Mere days after my demise and I found myself back in the same environment. My death just days ago, was at one such a party, and yet here I was again, the party girl.

I guess old habits die hard, no pun intended.

We had been invited to an elegant plantation-style home on Cleveland Place, with beautiful tall glass windows overlooking Lake Ponchartrain as it glistened before us. Like all things New Orleans, the home was an elegant mix of old and new. The outside had the old-world feel, with its expansive gardens, replete with marble statues, creeping vines and bubbling fountains. Here, in New Orleans’ old and new, rich and poor, I found comfort and solace.

The people were the same too. A mix of the Nouveau Riche and Old Money; southern families who gained prominence and wealth during the plantation era. When men were not created equal. It was a travesty, that time, one that many prefer to forget, and yet bad history, like man’s many mistakes have a tendency not to be forgotten.

“Enjoying yourself, cherie?” Death was as charming as ever.

“I’m not quite sure yet, although I am certainly enjoying your real world self,” I said, smiling wryly at Death.

Death winked at me. He had lost the Fedora, his dark hair and dark eyes complimented him. he looked very much the part of the powerful and influential stock broker that he portrayed himself to be. What better disguise than a man who would attract the attention of the IRS? He was right after all. Death and Taxes.

“Look at this crowd of beautiful people,” Death waving his hand at the well dressed group in front of us and taking a sip of the Pinot Noir he had in his hand, holding the glass daintily by the stem and expertly swishing vigorously without spilling a drop. “You’ll allow me to re-introduce you of course?”

I smiled, and gracefully took his hand. “It would bring me nothing but pleasure.”

***

I remember myself still visibly shaking long after my original brush with the Class- D Vampire.
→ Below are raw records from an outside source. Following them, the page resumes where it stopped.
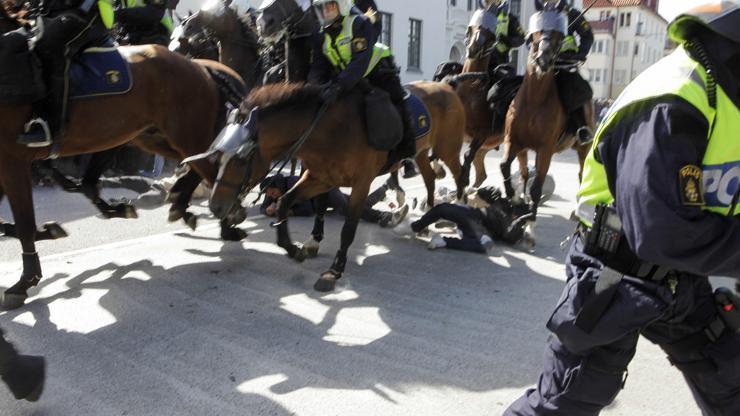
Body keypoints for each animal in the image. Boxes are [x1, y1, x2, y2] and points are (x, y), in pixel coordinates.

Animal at [0, 46, 246, 312]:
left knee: (213, 166)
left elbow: (24, 224)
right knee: (202, 163)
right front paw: (49, 232)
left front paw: (24, 282)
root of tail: (200, 67)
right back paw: (186, 205)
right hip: (155, 137)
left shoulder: (13, 161)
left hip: (184, 135)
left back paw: (224, 219)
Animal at [205, 83, 466, 292]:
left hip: (448, 149)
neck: (330, 130)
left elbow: (348, 228)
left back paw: (459, 211)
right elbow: (286, 201)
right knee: (430, 178)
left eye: (240, 160)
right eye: (218, 157)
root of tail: (446, 87)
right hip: (422, 152)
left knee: (460, 175)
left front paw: (335, 270)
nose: (215, 206)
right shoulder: (320, 178)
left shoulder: (361, 183)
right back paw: (428, 216)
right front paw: (294, 248)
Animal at [500, 0, 592, 244]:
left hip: (583, 147)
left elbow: (537, 188)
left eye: (560, 33)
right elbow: (505, 167)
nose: (544, 58)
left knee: (582, 174)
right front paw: (514, 200)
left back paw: (577, 212)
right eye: (537, 30)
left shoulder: (545, 150)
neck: (534, 99)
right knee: (523, 173)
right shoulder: (513, 141)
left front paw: (530, 226)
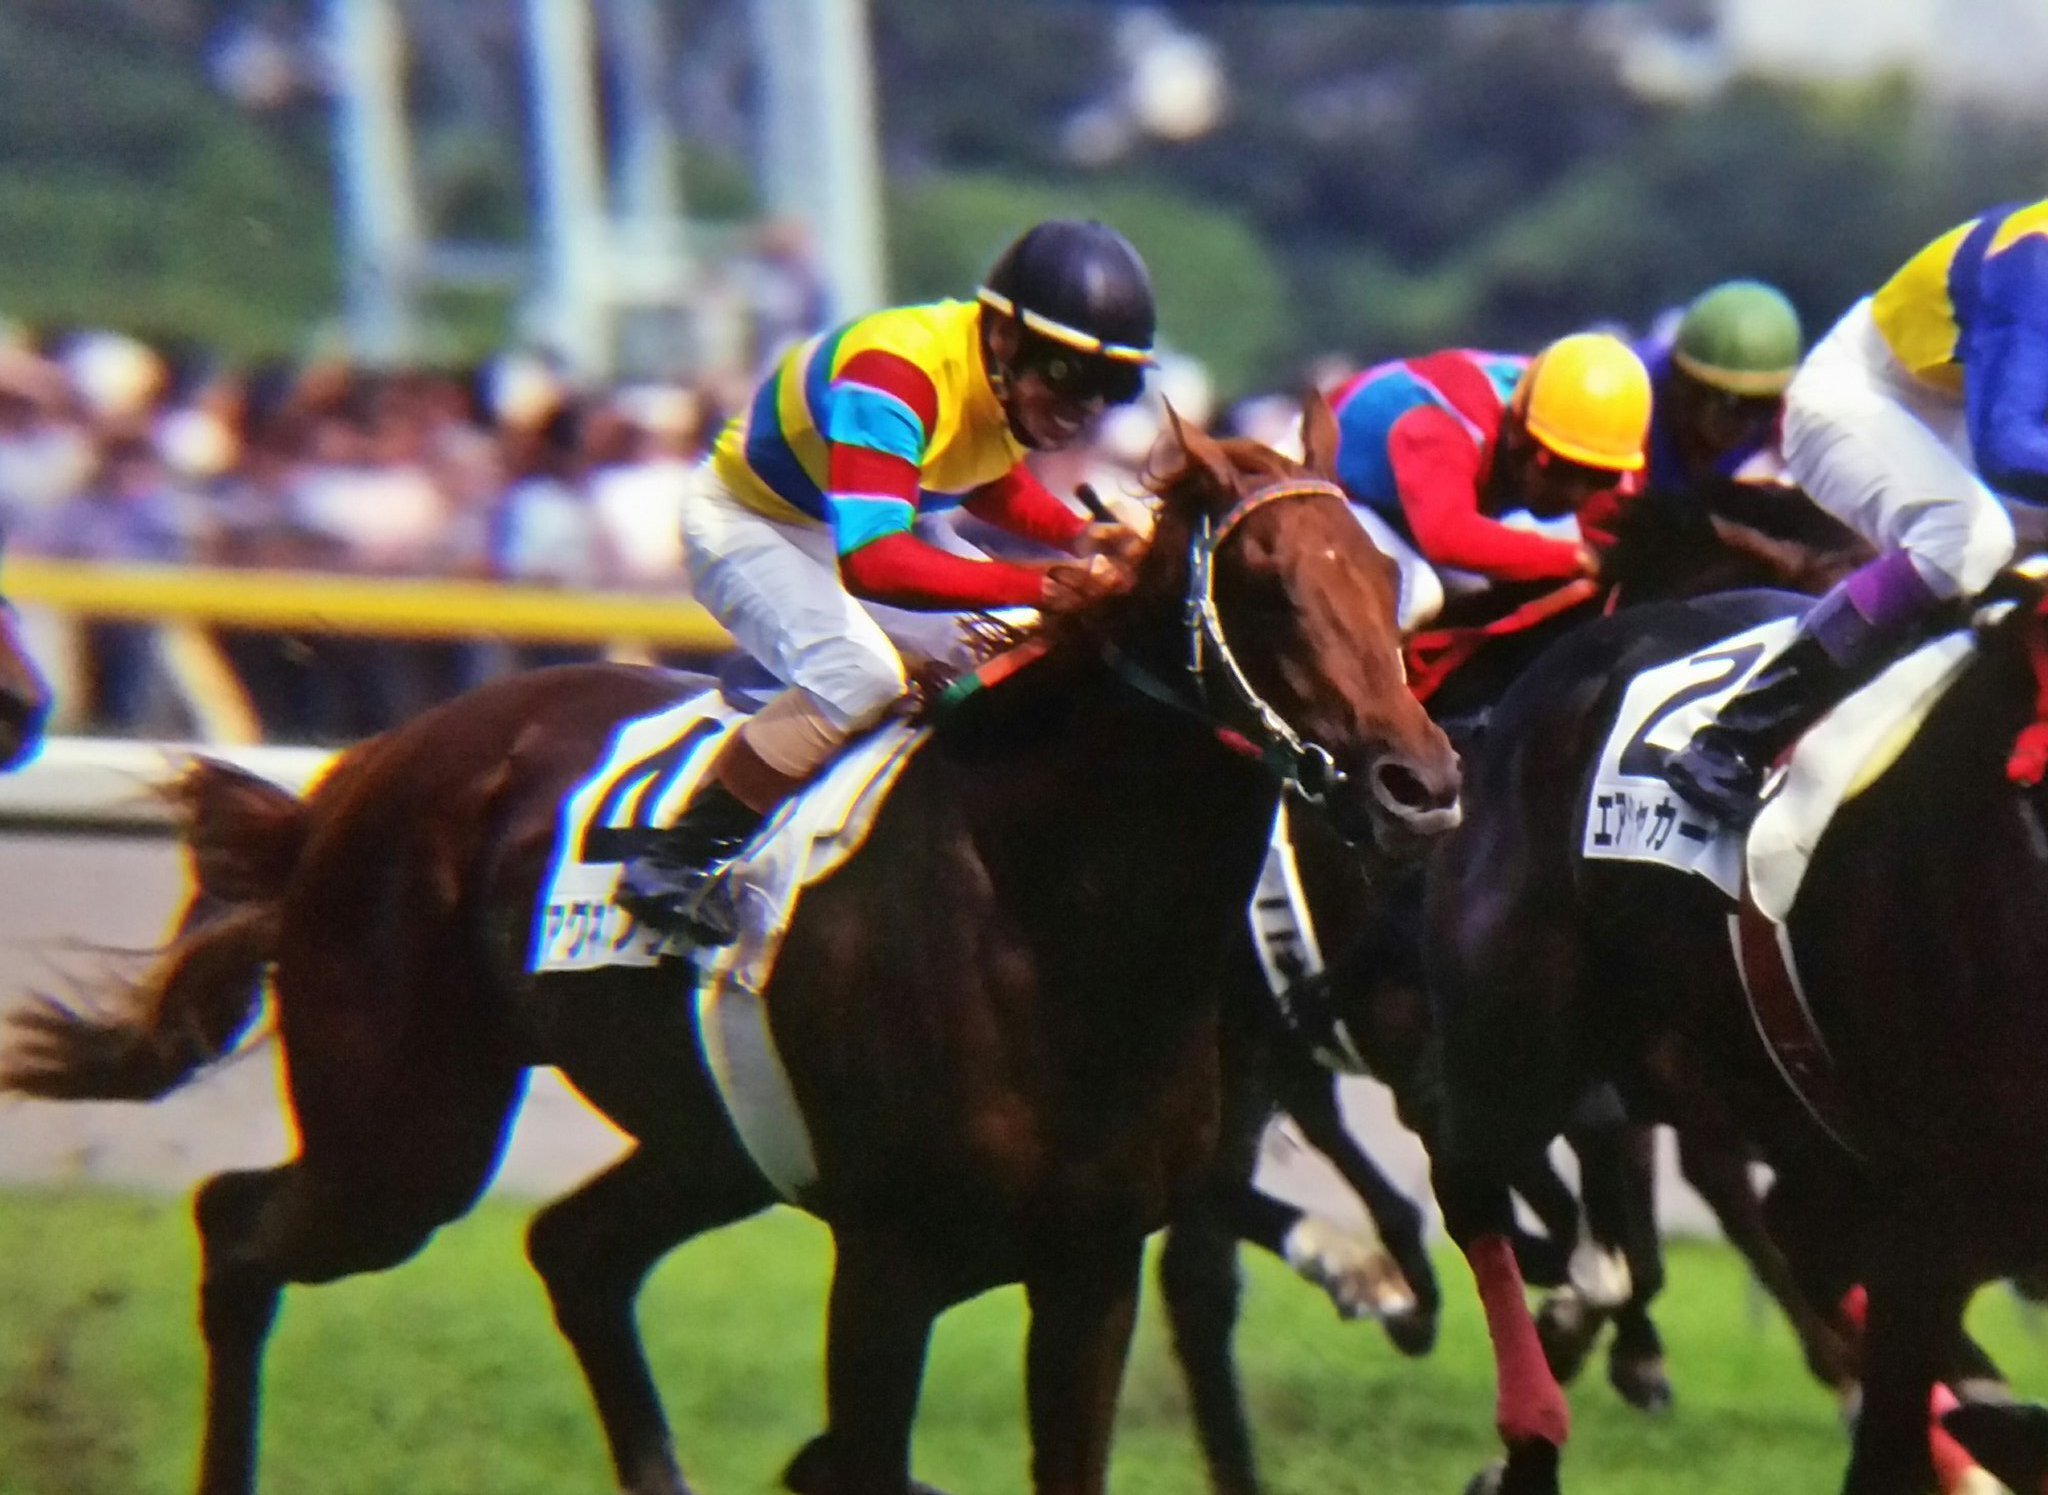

It was a combination of the adrenaline rush I received and the enormity of everything I had learned just gradually sinking in.

“What do you mean my soul didn’t have a color?” I asked back then.

“There are a small number of extraordinary souls through the ages that don’t have a color. For those people, their destinies are theirs to write. The buddhists have a word for it: Nirvana. To ascend to divinity without going into the world beyond. These are souls that are capable of being reborn, to find another life because they cannot be judged.” Death took my hand calmly as we walked along the streets of the French Quarter.

“A soul without color is someone who can defy Death,” he said simply.

“Then you have cheated me by forcing your contract upon me without telling me this fact.”

“No, dear Vanessa, it’s quite the opposite,” said Death as he calmly strolled the streets. “You were offered the contract precisely because your soul didn’t have a color.”

I was walking at a rather rapid pace alongside Death. We strolled along St. Peter Street, near Louis Armstrong Park heading back toward Treme. St. Louis Cathedral was far behind us now. It had rained the night before, I remembered, or perhaps the very afternoon when I fell to my death. I wondered where my body was and how it was doing. It was likely in a very cold place right now, being examined for forensic evidence. I shivered at the thought.